I might have way more gray hair and wrinkles than I would have imagined when I was that hopeful ski bum, arriving in Montana with little prospects other than a ski pass. But a welcome surprise of midlife (besides the continued purchase of an annual ski pass) is reaching the age where friendships are now tallied by decades instead of years. In a culture where more connections tend to be cultivated online rather than in real life, relying on friendships from college and my early 20s has enriched my life with greater meaning and constancy than I would have imagined. To my kids, when they’ve met either my friends or their father’s friends from college, it’s unfathomable that their parents had a life before they were born. Our kids have yet to reach the age when they learn that their parents were real people too, all too fallible, and much less gray-haired.
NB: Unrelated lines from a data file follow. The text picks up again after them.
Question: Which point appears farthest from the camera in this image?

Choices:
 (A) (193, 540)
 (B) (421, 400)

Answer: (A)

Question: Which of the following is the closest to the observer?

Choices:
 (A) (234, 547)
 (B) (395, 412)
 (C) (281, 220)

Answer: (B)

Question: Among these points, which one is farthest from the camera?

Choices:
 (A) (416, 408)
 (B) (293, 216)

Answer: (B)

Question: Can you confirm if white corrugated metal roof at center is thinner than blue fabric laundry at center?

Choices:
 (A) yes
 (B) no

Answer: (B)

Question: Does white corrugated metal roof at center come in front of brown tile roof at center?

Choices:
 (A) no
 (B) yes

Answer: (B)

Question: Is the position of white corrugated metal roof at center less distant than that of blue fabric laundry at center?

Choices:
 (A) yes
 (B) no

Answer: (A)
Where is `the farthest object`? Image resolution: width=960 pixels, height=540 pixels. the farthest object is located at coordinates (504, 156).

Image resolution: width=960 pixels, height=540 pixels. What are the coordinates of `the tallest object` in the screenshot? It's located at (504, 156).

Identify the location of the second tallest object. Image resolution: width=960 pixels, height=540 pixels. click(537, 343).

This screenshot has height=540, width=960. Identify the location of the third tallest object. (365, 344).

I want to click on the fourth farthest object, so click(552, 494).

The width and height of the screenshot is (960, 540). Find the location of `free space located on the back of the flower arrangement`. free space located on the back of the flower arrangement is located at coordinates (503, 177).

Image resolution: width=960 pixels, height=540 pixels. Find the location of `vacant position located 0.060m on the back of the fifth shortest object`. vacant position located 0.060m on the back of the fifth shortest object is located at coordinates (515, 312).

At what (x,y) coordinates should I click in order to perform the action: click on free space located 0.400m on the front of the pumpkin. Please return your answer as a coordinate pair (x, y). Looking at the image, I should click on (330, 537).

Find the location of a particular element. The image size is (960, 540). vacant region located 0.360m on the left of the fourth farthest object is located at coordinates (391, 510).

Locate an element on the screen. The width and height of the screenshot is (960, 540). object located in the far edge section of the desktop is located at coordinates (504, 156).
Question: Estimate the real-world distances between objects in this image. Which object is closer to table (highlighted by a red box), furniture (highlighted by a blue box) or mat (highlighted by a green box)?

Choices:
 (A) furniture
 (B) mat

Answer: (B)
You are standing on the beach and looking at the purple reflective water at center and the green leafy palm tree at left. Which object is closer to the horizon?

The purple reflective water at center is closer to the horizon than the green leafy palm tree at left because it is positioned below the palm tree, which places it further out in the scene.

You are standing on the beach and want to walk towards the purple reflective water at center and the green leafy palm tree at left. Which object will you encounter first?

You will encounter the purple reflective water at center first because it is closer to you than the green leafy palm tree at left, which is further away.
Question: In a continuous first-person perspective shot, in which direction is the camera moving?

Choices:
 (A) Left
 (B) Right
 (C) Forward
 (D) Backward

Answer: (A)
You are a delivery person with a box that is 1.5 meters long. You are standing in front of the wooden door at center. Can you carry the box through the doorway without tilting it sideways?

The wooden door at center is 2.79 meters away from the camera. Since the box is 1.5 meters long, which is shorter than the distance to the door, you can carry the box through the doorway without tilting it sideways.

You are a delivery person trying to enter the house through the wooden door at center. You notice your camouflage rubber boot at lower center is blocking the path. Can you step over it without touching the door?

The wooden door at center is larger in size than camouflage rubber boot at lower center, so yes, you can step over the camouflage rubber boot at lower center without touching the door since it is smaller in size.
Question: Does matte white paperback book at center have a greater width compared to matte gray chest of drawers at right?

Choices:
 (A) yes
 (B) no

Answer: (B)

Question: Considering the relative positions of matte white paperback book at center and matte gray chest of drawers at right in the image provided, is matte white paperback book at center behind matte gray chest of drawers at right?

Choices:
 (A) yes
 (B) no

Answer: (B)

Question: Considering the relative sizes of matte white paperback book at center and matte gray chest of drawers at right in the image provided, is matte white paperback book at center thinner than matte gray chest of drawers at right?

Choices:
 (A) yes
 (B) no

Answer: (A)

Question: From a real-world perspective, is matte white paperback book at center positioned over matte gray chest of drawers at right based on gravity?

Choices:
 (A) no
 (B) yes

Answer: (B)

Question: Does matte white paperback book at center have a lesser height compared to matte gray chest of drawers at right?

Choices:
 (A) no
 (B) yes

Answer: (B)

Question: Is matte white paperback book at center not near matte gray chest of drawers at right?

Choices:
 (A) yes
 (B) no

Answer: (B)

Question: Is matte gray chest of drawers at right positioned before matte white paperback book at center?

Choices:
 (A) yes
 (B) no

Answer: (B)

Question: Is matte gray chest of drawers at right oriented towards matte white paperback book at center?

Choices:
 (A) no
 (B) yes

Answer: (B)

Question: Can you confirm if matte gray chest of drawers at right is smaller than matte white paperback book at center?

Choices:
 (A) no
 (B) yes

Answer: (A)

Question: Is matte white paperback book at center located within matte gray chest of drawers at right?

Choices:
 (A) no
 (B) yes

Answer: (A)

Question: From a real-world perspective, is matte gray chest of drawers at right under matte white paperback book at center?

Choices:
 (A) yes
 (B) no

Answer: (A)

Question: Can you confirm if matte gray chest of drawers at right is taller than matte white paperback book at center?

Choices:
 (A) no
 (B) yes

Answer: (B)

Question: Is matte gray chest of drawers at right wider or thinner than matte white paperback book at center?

Recently, my kids got to meet my husband’s friends from college, and we got to meet their daughter. It was the first time for us to meet each other’s offspring and it’s quite an experience to see how someone you studied physics with not only went on to be a nuclear physicist but is also a parent who has to change diapers and schedule their days around baby naps. Our household has moved on from diapers – thankfully – but we know, all too well, how kiddos and their tantrums and endless snack needs overtake the day. Yet, there’s something singular about watching your friends grow through the years, keeping tabs on their careers and marriages, and then meeting one of life’s most significant challenges: parenthood.
As many parents know, so much can fall by the wayside when you have kids, and friendships can often take second fiddle. All those diapers to change! No sleep. It can be extremely difficult to maintain friendships, especially ones that cross state lines. Social media sites allow you to see some pics or learn about a new job or summer vacation highlights, but they don’t replicate how wonderful it feels to gather around the kitchen table with cups of coffee, kids doing their best to interrupt whatever question you’re trying to have, and you’re able to reconnect with those parts of your younger self while also thrilled to introduce those lifelong friends to the newer aspects of your life: the kids with their first words or the random spouting of facts about cat whiskers from an all too eager second grader.
Perhaps it’s a combo of what happened to how we connected during the pandemic and reached middle age but these 10, 15, 20-year friendships are just so much richer than I could have dreamed. The endurance of friendships, during the periods when life gets messy or jubilant, is a gift worth tending. I can’t keep up with a physicist and geneticist when they speak about their work – I mean, really?! I’m an English major, give me a break! – but watching our friends with their daughter and how our kids tend to the baby is the stuff of joy. May we have many more decades ahead of doing this: coffee, kids, memories. Connection.